As I sat there I began to get nervous thinking that any of the people I saw could be her, Annie James. When the waitress passed by I thought her face would be Annie’s. When someone sat across from me I’d look up nervously thinking it might be
her, that she was going to be coming through the door at any time with a new boyfriend, maybe with a family, or even her mom. I was worried about all that. I wanted to see her. Hell, that’s why I’d dragged us all the way there, to Elko. Jerry Lee hadn’t worked it out yet, but there wasn’t any other reason. It was pretty selfish of me, that I knew.
I ate as much as I could, then got a coffee to go, paid my tab, and left. Outside the dog was curled up in a ball near the newspaper machines. I bent down and petted him and opened the sack and dropped the bacon down on the sidewalk.
We walked around some more, went past the Commercial and Stockman Casinos, then past the small industrial section and over the dry and faded Humboldt river.
When I finally made it back to the room Jerry Lee wasn’t in his bed.

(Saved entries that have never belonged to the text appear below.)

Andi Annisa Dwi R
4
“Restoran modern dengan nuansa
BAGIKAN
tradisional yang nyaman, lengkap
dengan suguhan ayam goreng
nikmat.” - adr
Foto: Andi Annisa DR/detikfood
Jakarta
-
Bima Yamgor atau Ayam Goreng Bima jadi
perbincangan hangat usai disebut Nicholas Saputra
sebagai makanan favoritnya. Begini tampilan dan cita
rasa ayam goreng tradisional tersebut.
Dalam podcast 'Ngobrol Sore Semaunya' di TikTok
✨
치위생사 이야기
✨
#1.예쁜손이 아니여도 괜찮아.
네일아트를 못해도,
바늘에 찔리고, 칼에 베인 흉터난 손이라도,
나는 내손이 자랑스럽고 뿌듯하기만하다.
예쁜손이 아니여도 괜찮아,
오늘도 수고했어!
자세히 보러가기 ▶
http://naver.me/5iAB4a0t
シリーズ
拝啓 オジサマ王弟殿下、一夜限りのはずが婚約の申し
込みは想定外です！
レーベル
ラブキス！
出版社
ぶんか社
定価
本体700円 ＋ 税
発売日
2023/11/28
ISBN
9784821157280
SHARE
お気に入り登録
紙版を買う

I went to the bathroom and found him on the floor, crying. He was wearing only his underwear and had urinated on himself.
‘I tried to take a leak,’ he told me, ‘but I couldn’t make it to the toilet. I lost all my strength and started getting dizzy, so I thought I’d sit on the floor for a bit, but then I couldn’t get up. But I still had to go. Now I’m a fucking mess.’
‘You’ll be all right,’ I said. But he looked like a ghost. The bandage around his leg was stained yellow and I wasn’t sure what to do.
‘Just leave me here, I don’t care anymore.’
‘Don’t say that.’
I went over to him and helped him up and sat him on the toilet and he began crying again.
‘I’m a failure,’ he said.
‘You’re just hurt, that’s all. You know how to clean your leg?’
‘I don’t know.’
‘It’s all covered in piss. I think we ought to change the bandage.’
‘I don’t care,’ he said again.
‘I’ll go to the store and get that white tape … maybe some gauze, hydrogen peroxide. Maybe we could wrap the leg in a plastic bag, and you could get into the shower and clean up. Then I’ll get you back in bed and go to the store and get all the junk we need and we’ll change the bandage.’